Mimikri Joko Widodo, Seperti tulisan opini Muhammad Maruf (CNBC Indonesia, 5 Juni
2023) di bawah ini. Dengan tingkat
kepuasan kinerja hingga 85% berdasarkan survei Lembaga Survei Indonesia (LSI) pada April 2023-tertinggi sejak Joko
Widodo naik tahta pada 2014,
sangat masuk akal semua capres ibarat ingin mimikri dengan Joko Widodo. Mimikri adalah kemampuan hewan
untuk memakai bagian tubuhnya atau
warna kulitnya agar dapat menyerupai sesuatu, bisa saja hewan lainnya, benda, perilaku atau bahkan suara.

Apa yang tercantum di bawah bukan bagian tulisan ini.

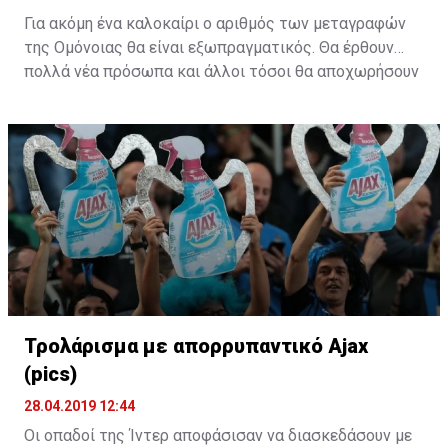
Για ακόμη ένα καλοκαίρι ο αριθμός των μεταγραφών
της Ομόνοιας θα είναι εξωπραγματικός. Θα έρθουν
πολλά νέα πρόσωπα και άλλοι τόσοι θα αποχωρήσουν
από το υπάρχον ρόστερ. Η "τεχνική" του ράβε-ξήλωνε
θα κάνει ξανά την εμφάνιση της στους "πράσινους".
Τρολάρισμα με απορρυπαντικό Ajax
(pics)
28.04.2019 12:44
Οι οπαδοί της Ίντερ αποφάσισαν να διασκεδάσουν με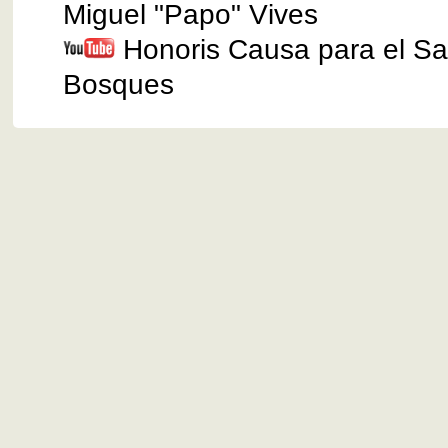
Miguel "Papo" Vives
Honoris Causa para el Sa
Bosques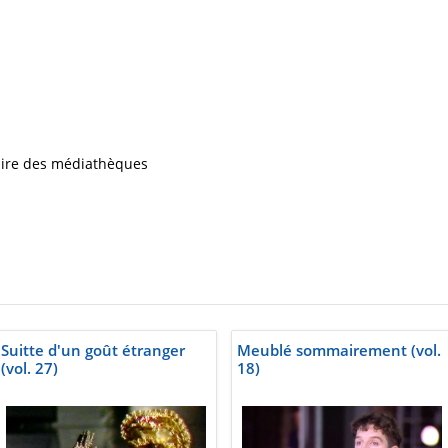
iaire des médiathèques
Suitte d'un goût étranger
Meublé sommairement (vol.
(vol. 27)
18)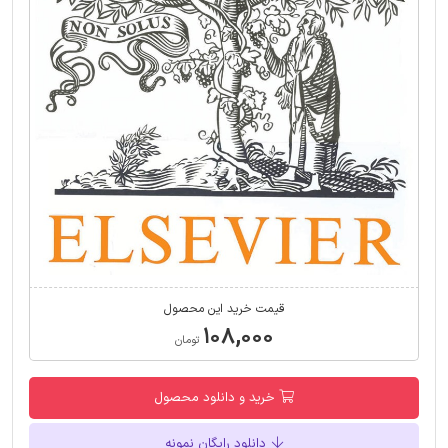
قیمت خرید این محصول
۱۰۸,۰۰۰
تومان
خرید و دانلود محصول
دانلود رایگان نمونه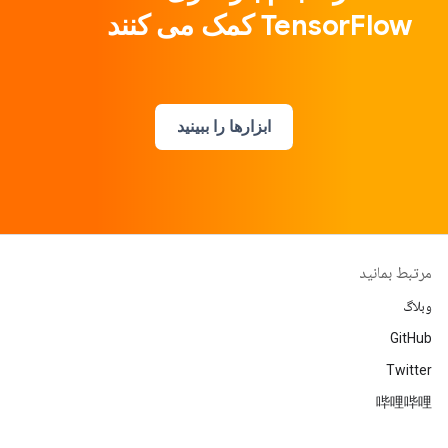
TensorFlow کمک می کنند
ابزارها را ببینید
مرتبط بمانید
وبلاگ
GitHub
Twitter
哔哩哔哩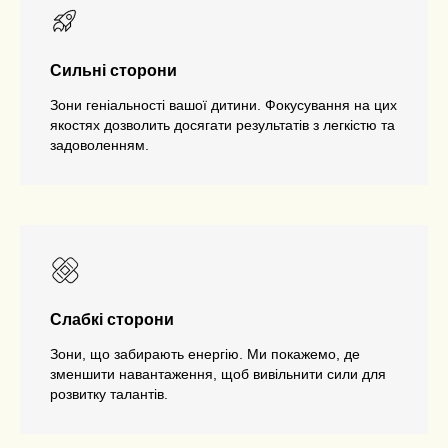
Сильні сторони
Зони геніальності вашої дитини. Фокусування на цих
якостях дозволить досягати результатів з легкістю та
задоволенням.
Слабкі сторони
Зони, що забирають енергію. Ми покажемо, де
зменшити навантаження, щоб вивільнити сили для
розвитку талантів.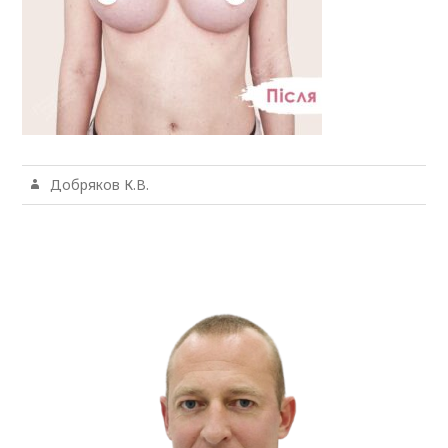
Добряков К.В.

Mimikri tidak berarti hewan mengubah tubuhnya
tetapi hanya menyesuaikan tubuhnya sesuai lingkungan atau hewan lain.
PENUTUP
Terjadikah diskualifikasi paslon 02 yang berbuntut
pemakzulan Joko Widodo? Ibarat
pemantik rumput kering, kecurangan Pilpres yang terbongkar dan gejolak harga-harga sebagai pemicu terjadinya
krisis politik dan ekonomi. Jika itu terjadi pada April–September 2024, itu adalah rumput kering yang
terbakar api.
Faktor-faktor berikut adalah pendorong percepatan
membesarnya api:
1) Intervensi AS (sang Hitman);
2) Kecurangan pada Pilpres 2024 yang terbukti;
3) Pengkhianatan menteri-menteri yang dikenal memegang rahasia kejahatannya, seperti: Luhut Binsar Pandjaitan,
Sri Mulyani Indrawati, Erick
Thohir, Basuki Hadimuljono, Bahlil Lahadalia, Budi Karya Sumadi.
4) Berikutnya
dengan mundurnya menteri-menteri koalisi PDI Perjuangan, PKB, Nasdem yang mencapai 11 orang (30% dari Kabinet
Jokowi-Ma’ruf); 4) Hadirnya Jusuf
Kalla sebagai operator sekaligus bohir bersama taipan yang dendam (kasus minyak goreng dan BTS (Base Transceiver Station/ stasiun pemancar-penerima dasar)-Kominfo) dimana orang- orang terkait dipenjara;
5) Cina dengan ultimatum sita pulau Kalimantan jika
Indonesia tidak dapat membayar
utang;
6) Peran Jusuf Kalla dibantu Jenderal TNI (Purnawirawan) serta LSM, mahasiswa-mahasiswa dari 214 Perguruan
Tinggi Negeri dan Perguruan Tinggi
Swasta yang ingin memakzulkan Joko Widodo;
7) Secara legal formal: Megawati Soekarnoputri, Surya Paloh,
dan Muhaimin Iskandar (Cak Imin)
akan memproses Hak Angket di DPR RI, walaupun sampai medio Februari 2024 masih ragu-ragu. Wajar saja, karena beberapa Ketua Umum parpol tersandera
dengan kasus di KPK.
Proses Hak Angket akan disambut oposisi non-parlemen dengan
people power. Krisis politik akan
eskalatik, di waktu bersamaan terjadi gejolak harga pangan di saat ekonomi slow-down (daya beli
rendah). Penduduk yang rentan miskin, dan
sudah miskin, mudah digerakkan turun ke jalan, sementara elemen civil
society sudah pemanasan.
Penulis yakin
pemakzulan Joko Widodo akan terjadi.
Tujuh faktor di atas akan ber……dengan situasi dan kondisi objektif ekonomi yang akan mengalami turbulensi jika
cross dengan krisis politik.
Kesimpulannya, people power mungkin saja terjadi, jika
melihat kondisi objektif
perlawanan . Apakah sampai mendiskualifikasi paslon 02, apakah sekalian
memakzulkan Joko Widodo??? Hanya Allah SWT yang tahu.